3.  Make People At Ease With Portraits.  People are often more at ease with smaller cameras than large SLRs.  They’ll relax more, perceiving the smaller camera as less “formal”.  And with most cameras being smaller than DSLRs, that can help quite a bit in getting your subject comfortable with your photography.

4.  “Macro” Photography.  A lot of smaller cameras can also focus on objects much closer.  This can be a lot of fun when doing quick photos of…well, just about anything, whether it’s flowers, animals, or every day objects, bringing a new perspective that your SLR may not be able to do unless it has macro lens.

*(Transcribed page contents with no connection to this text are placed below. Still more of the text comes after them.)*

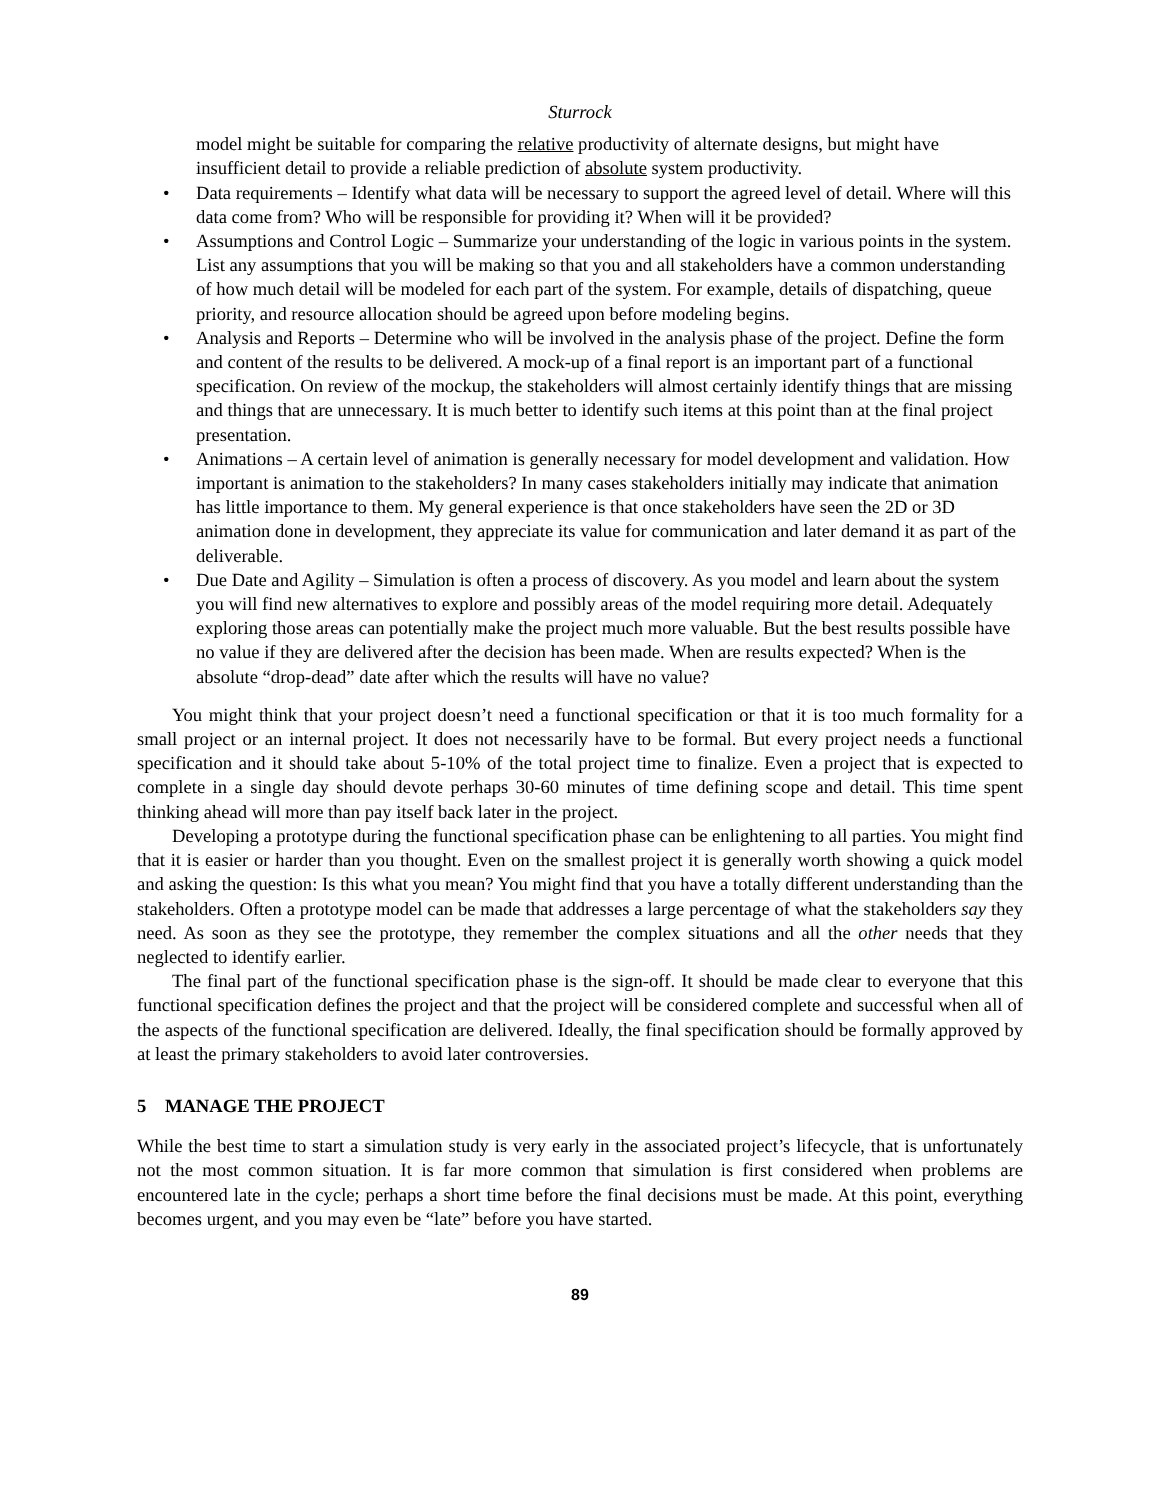Sturrock
model might be suitable for comparing the relative productivity of alternate designs, but might have insufficient detail to provide a reliable prediction of absolute system productivity.
• Data requirements – Identify what data will be necessary to support the agreed level of detail. Where will this data come from? Who will be responsible for providing it? When will it be provided?
• Assumptions and Control Logic – Summarize your understanding of the logic in various points in the system. List any assumptions that you will be making so that you and all stakeholders have a common understanding of how much detail will be modeled for each part of the system. For example, details of dispatching, queue priority, and resource allocation should be agreed upon before modeling begins.
• Analysis and Reports – Determine who will be involved in the analysis phase of the project. Define the form and content of the results to be delivered. A mock-up of a final report is an important part of a functional specification. On review of the mockup, the stakeholders will almost certainly identify things that are missing and things that are unnecessary. It is much better to identify such items at this point than at the final project presentation.
• Animations – A certain level of animation is generally necessary for model development and validation. How important is animation to the stakeholders? In many cases stakeholders initially may indicate that animation has little importance to them. My general experience is that once stakeholders have seen the 2D or 3D animation done in development, they appreciate its value for communication and later demand it as part of the deliverable.
• Due Date and Agility – Simulation is often a process of discovery. As you model and learn about the system you will find new alternatives to explore and possibly areas of the model requiring more detail. Adequately exploring those areas can potentially make the project much more valuable. But the best results possible have no value if they are delivered after the decision has been made. When are results expected? When is the absolute “drop-dead” date after which the results will have no value?
You might think that your project doesn’t need a functional specification or that it is too much formality for a small project or an internal project. It does not necessarily have to be formal. But every project needs a functional specification and it should take about 5-10% of the total project time to finalize. Even a project that is expected to complete in a single day should devote perhaps 30-60 minutes of time defining scope and detail. This time spent thinking ahead will more than pay itself back later in the project.
Developing a prototype during the functional specification phase can be enlightening to all parties. You might find that it is easier or harder than you thought. Even on the smallest project it is generally worth showing a quick model and asking the question: Is this what you mean? You might find that you have a totally different understanding than the stakeholders. Often a prototype model can be made that addresses a large percentage of what the stakeholders say they need. As soon as they see the prototype, they remember the complex situations and all the other needs that they neglected to identify earlier.
The final part of the functional specification phase is the sign-off. It should be made clear to everyone that this functional specification defines the project and that the project will be considered complete and successful when all of the aspects of the functional specification are delivered. Ideally, the final specification should be formally approved by at least the primary stakeholders to avoid later controversies.
5 MANAGE THE PROJECT
While the best time to start a simulation study is very early in the associated project’s lifecycle, that is unfortunately not the most common situation. It is far more common that simulation is first considered when problems are encountered late in the cycle; perhaps a short time before the final decisions must be made. At this point, everything becomes urgent, and you may even be “late” before you have started.
89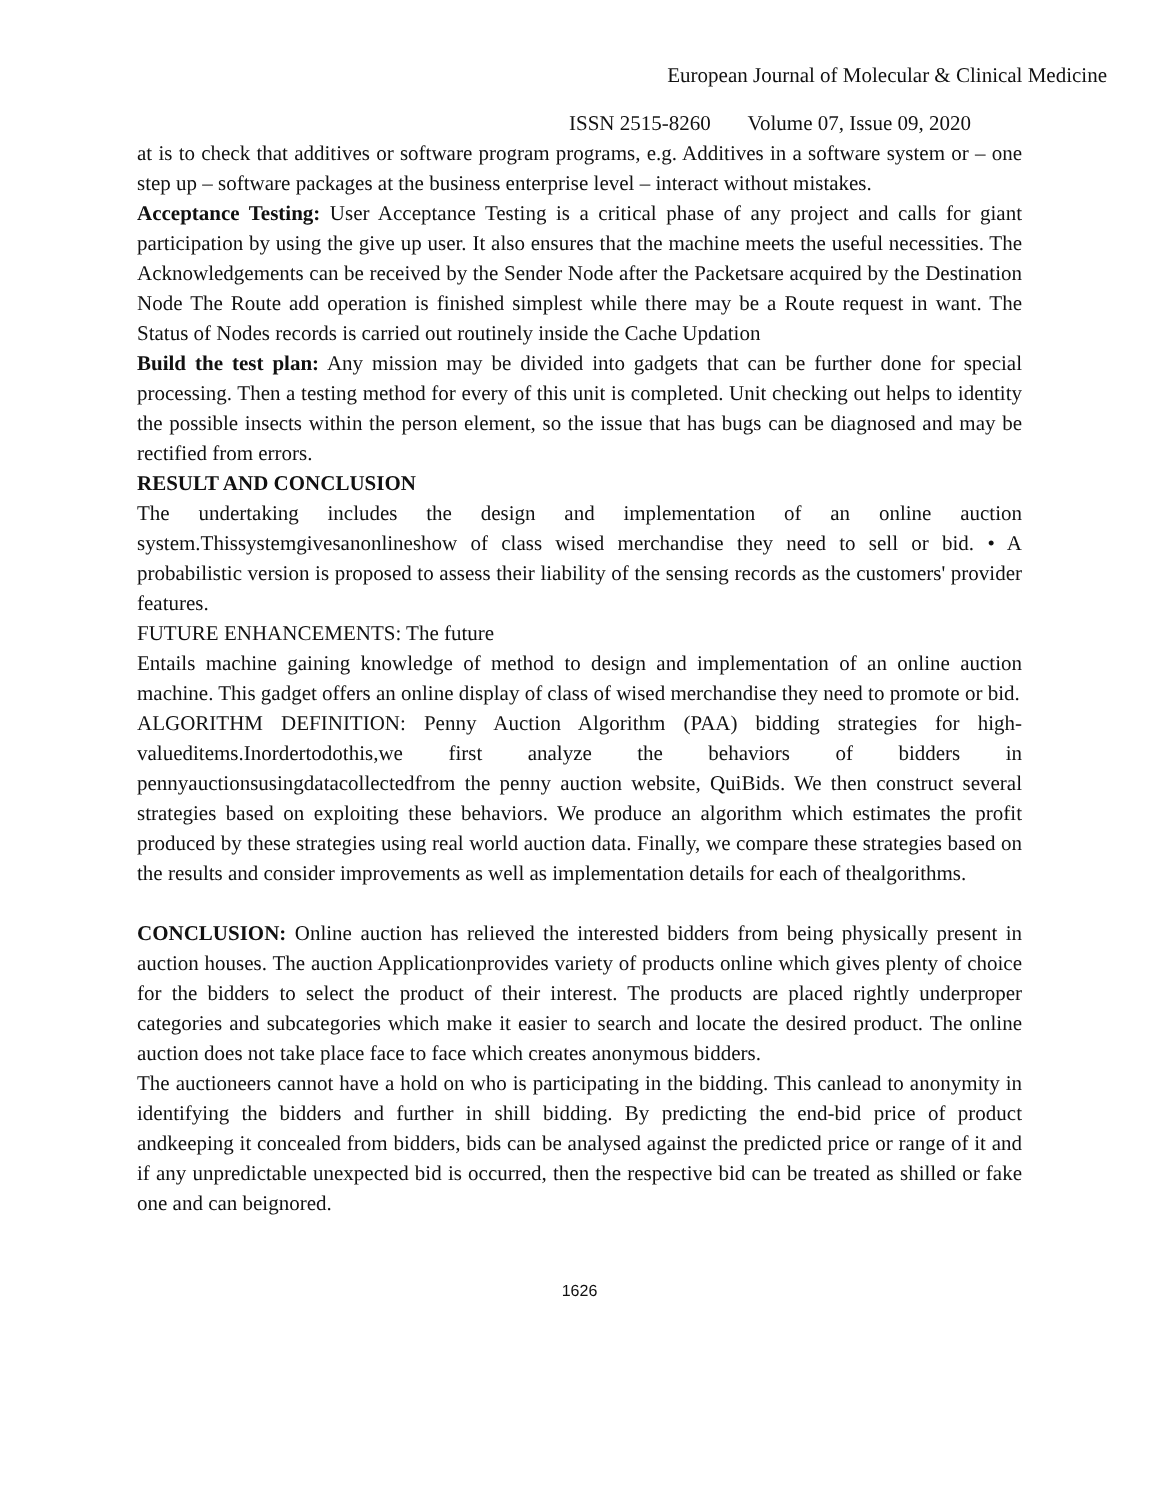European Journal of Molecular & Clinical Medicine
ISSN 2515-8260 Volume 07, Issue 09, 2020
at is to check that additives or software program programs, e.g. Additives in a software system or – one step up – software packages at the business enterprise level – interact without mistakes.
Acceptance Testing: User Acceptance Testing is a critical phase of any project and calls for giant participation by using the give up user. It also ensures that the machine meets the useful necessities. The Acknowledgements can be received by the Sender Node after the Packetsare acquired by the Destination Node The Route add operation is finished simplest while there may be a Route request in want. The Status of Nodes records is carried out routinely inside the Cache Updation
Build the test plan: Any mission may be divided into gadgets that can be further done for special processing. Then a testing method for every of this unit is completed. Unit checking out helps to identity the possible insects within the person element, so the issue that has bugs can be diagnosed and may be rectified from errors.
RESULT AND CONCLUSION
The undertaking includes the design and implementation of an online auction system.Thissystemgivesanonlineshow of class wised merchandise they need to sell or bid. • A probabilistic version is proposed to assess their liability of the sensing records as the customers' provider features.
FUTURE ENHANCEMENTS: The future
Entails machine gaining knowledge of method to design and implementation of an online auction machine. This gadget offers an online display of class of wised merchandise they need to promote or bid.
ALGORITHM DEFINITION: Penny Auction Algorithm (PAA) bidding strategies for high-valueditems.Inordertodothis,we first analyze the behaviors of bidders in pennyauctionsusingdatacollectedfrom the penny auction website, QuiBids. We then construct several strategies based on exploiting these behaviors. We produce an algorithm which estimates the profit produced by these strategies using real world auction data. Finally, we compare these strategies based on the results and consider improvements as well as implementation details for each of thealgorithms.
CONCLUSION: Online auction has relieved the interested bidders from being physically present in auction houses. The auction Applicationprovides variety of products online which gives plenty of choice for the bidders to select the product of their interest. The products are placed rightly underproper categories and subcategories which make it easier to search and locate the desired product. The online auction does not take place face to face which creates anonymous bidders.
The auctioneers cannot have a hold on who is participating in the bidding. This canlead to anonymity in identifying the bidders and further in shill bidding. By predicting the end-bid price of product andkeeping it concealed from bidders, bids can be analysed against the predicted price or range of it and if any unpredictable unexpected bid is occurred, then the respective bid can be treated as shilled or fake one and can beignored.
1626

5.  Safety.  With a small pocket camera, you are far less likely to attract attention.  You’re far less of a target for theft.  This quite possibly can save your life.

The Window

Good portraits can be taken with modest or small cameras, such as the one with a Brazilian girl, taken with a Leica D-Lux 4 (the same as a Panasonic DMC-LX3 – see link below) compact camera.  I can keep this in my pocket, perfect for the photographer on the go.

Paulinho of the pandeiro

Paulinho of the Pandeiro, Brazil. This photo illustrates a close-up low-light photograph that many high-quality compact cameras can achieve. Photographed with the Leica D-Lux 4 (the same as a Panasonic DMC-LX3 – see link below), which I kept in my pocket except for occasional photos, increasing my safety and people’s comfort level…perfect for the photographer on the go.